For more details, see:
https://code.launchpad.net/~mhr3/zeitgeist-extensions/scheme-detection/+merge/77481


-- 
https://code.launchpad.net/~mhr3/zeitgeist-extensions/scheme-detection/+merge/77481
Your team Zeitgeist Extensions is requested to review the proposed merge of lp:~mhr3/zeitgeist-extensions/scheme-detection into lp:zeitgeist-extensions.
=== modified file 'fts/fts.py'
--- fts/fts.py	2011-09-07 08:42:40 +0000
+++ fts/fts.py	2011-09-29 08:47:25 +0000
@@ -62,6 +62,7 @@
 log = logging.getLogger("zeitgeist.fts")
 
 INDEX_FILE = os.path.join(constants.DATA_PATH, "fts.index")
+INDEX_VERSION = "1"
 INDEX_LOCK = threading.Lock()
 FTS_DBUS_OBJECT_PATH = "/org/gnome/zeitgeist/index/activity"
 FTS_DBUS_INTERFACE = "org.gnome.zeitgeist.Index"
@@ -320,6 +321,9 @@
 			# force of a reindex
 			log.info("Index built without CJK support.
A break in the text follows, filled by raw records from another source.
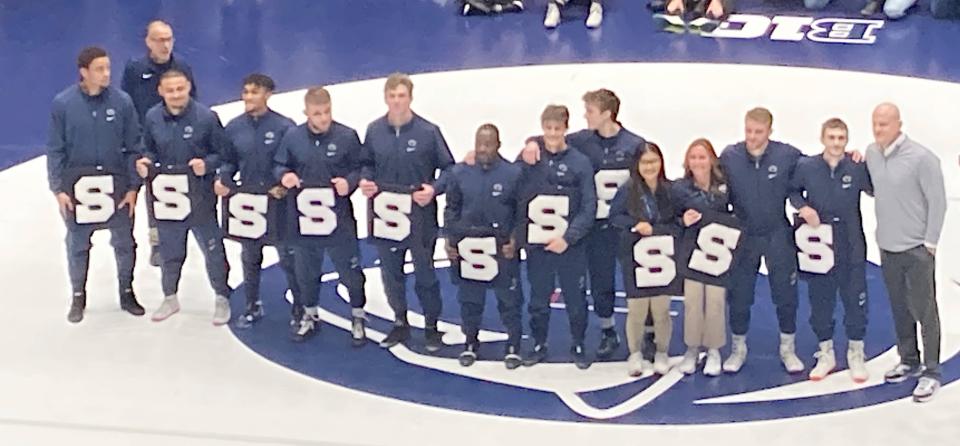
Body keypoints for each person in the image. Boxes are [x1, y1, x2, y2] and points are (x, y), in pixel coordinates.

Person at [47, 46, 144, 323]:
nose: (106, 74)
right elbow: (56, 148)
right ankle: (78, 295)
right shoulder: (63, 104)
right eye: (100, 69)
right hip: (79, 187)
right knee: (78, 243)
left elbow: (133, 147)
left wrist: (133, 187)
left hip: (116, 184)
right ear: (84, 72)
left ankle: (127, 291)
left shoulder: (123, 102)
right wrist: (58, 189)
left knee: (125, 242)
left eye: (108, 68)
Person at [359, 73, 454, 352]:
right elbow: (366, 164)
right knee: (391, 273)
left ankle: (431, 326)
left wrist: (434, 190)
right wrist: (365, 181)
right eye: (392, 96)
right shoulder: (374, 130)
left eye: (402, 96)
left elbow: (449, 169)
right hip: (385, 215)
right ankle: (400, 322)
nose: (397, 101)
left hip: (419, 216)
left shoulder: (428, 131)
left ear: (410, 98)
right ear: (385, 98)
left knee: (425, 273)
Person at [136, 69, 231, 325]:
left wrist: (208, 165)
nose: (176, 95)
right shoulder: (153, 117)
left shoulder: (207, 117)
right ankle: (170, 296)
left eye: (180, 89)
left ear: (189, 87)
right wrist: (146, 161)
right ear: (161, 91)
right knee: (169, 252)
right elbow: (148, 148)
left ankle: (222, 296)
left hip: (200, 198)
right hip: (168, 200)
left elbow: (224, 155)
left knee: (213, 250)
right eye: (170, 90)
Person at [274, 87, 368, 344]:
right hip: (304, 220)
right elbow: (279, 164)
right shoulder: (292, 137)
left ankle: (358, 315)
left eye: (327, 112)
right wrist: (285, 176)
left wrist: (350, 182)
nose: (323, 118)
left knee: (349, 270)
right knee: (306, 270)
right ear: (306, 113)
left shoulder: (347, 136)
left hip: (339, 220)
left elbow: (361, 167)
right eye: (317, 113)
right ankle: (310, 314)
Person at [865, 103, 946, 402]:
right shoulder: (872, 154)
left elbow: (938, 201)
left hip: (916, 249)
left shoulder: (922, 158)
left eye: (884, 123)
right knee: (899, 307)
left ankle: (932, 371)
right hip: (888, 246)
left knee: (925, 310)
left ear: (899, 124)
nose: (878, 129)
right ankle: (909, 359)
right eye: (875, 123)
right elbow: (876, 188)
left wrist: (930, 243)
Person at [719, 107, 804, 374]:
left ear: (770, 131)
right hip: (744, 234)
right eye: (748, 131)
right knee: (740, 293)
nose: (752, 137)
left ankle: (788, 347)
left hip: (778, 232)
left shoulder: (787, 155)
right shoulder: (730, 156)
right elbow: (716, 189)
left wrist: (849, 158)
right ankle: (738, 347)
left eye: (758, 132)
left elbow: (814, 172)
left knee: (785, 293)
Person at [790, 118, 872, 383]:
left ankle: (855, 352)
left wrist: (867, 161)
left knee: (854, 299)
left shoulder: (856, 166)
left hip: (850, 242)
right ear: (822, 138)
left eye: (841, 138)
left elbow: (875, 188)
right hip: (819, 244)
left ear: (846, 141)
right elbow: (792, 191)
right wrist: (803, 207)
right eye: (832, 138)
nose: (836, 143)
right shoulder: (807, 167)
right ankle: (825, 352)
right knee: (820, 300)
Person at [216, 73, 300, 328]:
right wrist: (224, 179)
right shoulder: (233, 127)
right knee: (250, 255)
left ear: (268, 94)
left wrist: (283, 185)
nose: (249, 97)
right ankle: (252, 305)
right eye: (246, 92)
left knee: (288, 256)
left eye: (254, 92)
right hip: (248, 201)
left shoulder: (285, 126)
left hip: (277, 201)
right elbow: (227, 160)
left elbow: (292, 163)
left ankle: (300, 307)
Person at [516, 105, 597, 369]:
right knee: (539, 297)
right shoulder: (529, 157)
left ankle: (578, 343)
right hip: (538, 244)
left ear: (565, 128)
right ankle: (539, 343)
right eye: (547, 129)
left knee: (576, 297)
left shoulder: (579, 162)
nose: (552, 134)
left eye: (557, 128)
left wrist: (569, 238)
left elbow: (589, 206)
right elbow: (511, 187)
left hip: (570, 247)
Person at [567, 89, 646, 360]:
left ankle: (646, 328)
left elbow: (650, 180)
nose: (585, 116)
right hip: (598, 226)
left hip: (627, 225)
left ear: (607, 114)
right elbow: (548, 142)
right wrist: (532, 145)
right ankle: (607, 330)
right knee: (601, 279)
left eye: (590, 111)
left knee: (637, 277)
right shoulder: (581, 141)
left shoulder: (635, 145)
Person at [444, 124, 524, 369]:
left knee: (509, 300)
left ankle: (513, 345)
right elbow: (451, 208)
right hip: (469, 247)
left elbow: (522, 212)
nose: (482, 149)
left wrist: (516, 239)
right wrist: (450, 240)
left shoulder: (513, 173)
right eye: (479, 143)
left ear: (498, 144)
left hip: (500, 248)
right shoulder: (460, 173)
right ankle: (470, 342)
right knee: (469, 299)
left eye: (488, 144)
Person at [122, 19, 198, 267]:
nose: (164, 45)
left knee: (173, 187)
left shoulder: (182, 66)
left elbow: (193, 103)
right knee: (147, 190)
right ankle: (155, 241)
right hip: (144, 140)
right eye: (159, 40)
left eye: (168, 39)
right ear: (148, 42)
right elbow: (127, 104)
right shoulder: (135, 69)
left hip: (174, 139)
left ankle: (179, 238)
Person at [609, 143, 677, 376]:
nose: (650, 167)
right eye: (645, 162)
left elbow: (677, 219)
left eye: (654, 161)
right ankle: (635, 353)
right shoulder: (628, 191)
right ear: (637, 165)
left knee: (661, 309)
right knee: (636, 309)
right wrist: (634, 225)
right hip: (635, 258)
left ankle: (661, 352)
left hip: (663, 258)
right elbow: (614, 217)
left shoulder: (669, 190)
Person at [672, 138, 731, 376]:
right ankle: (692, 349)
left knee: (715, 301)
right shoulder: (679, 188)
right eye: (693, 157)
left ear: (711, 160)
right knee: (693, 302)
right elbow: (669, 219)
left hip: (718, 255)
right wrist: (681, 221)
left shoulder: (725, 186)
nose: (698, 162)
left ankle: (714, 350)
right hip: (691, 253)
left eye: (702, 157)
Upgrading index")
 			self._queue.put(Reindex(self._engine))
+		elif self._index.get_metadata("fts_index_version") != INDEX_VERSION:
+			log.info("Index must be upgraded. Doing full rebuild")
+			self._queue.put(Reindex(self._engine))
 		elif self._index.get_doccount() == 0:
 			# If the index is empty we trigger a rebuild
 			# We must delay reindexing until after the engine is done setting up
@@ -472,7 +476,8 @@
 		self._index = xapian.WritableDatabase(INDEX_FILE, xapian.DB_CREATE_OR_OVERWRITE)
 		self._query_parser.set_database (self._index)
 		self._enquire = xapian.Enquire(self._index)
-		
+	
+		self._index.set_metadata("fts_index_version", INDEX_VERSION)
 		# Register that this index was built with CJK enabled
 		if "XAPIAN_CJK_NGRAM" in os.environ :
 			self._index.set_metadata("cjk_ngram", "1")
@@ -607,7 +612,7 @@
 		# usually web URIs, are indexed in another way because there may
 		# be domain name etc. in there we want to rank differently
 		scheme, host, path = self._split_uri (url_unescape (uri))
-		if scheme == "file://" or not scheme:
+		if scheme == "file" or not scheme:
 			path, name = os.path.split(path)
 			self._tokenizer.index_text(name, 5)
 			self._tokenizer.index_text(name, 5, "N")
@@ -617,9 +622,9 @@
 			while path and name:
 				weight = weight / 1.5
 				path, name = os.path.split(path)
-				self._tokenizer.index_text(name, weight)
+				self._tokenizer.index_text(name, int(weight))
 			
-		elif scheme == "mailto:":
+		elif scheme == "mailto":
 			tokens = host.split("@")
 			name = tokens[0]
 			self._tokenizer.index_text(name, 6)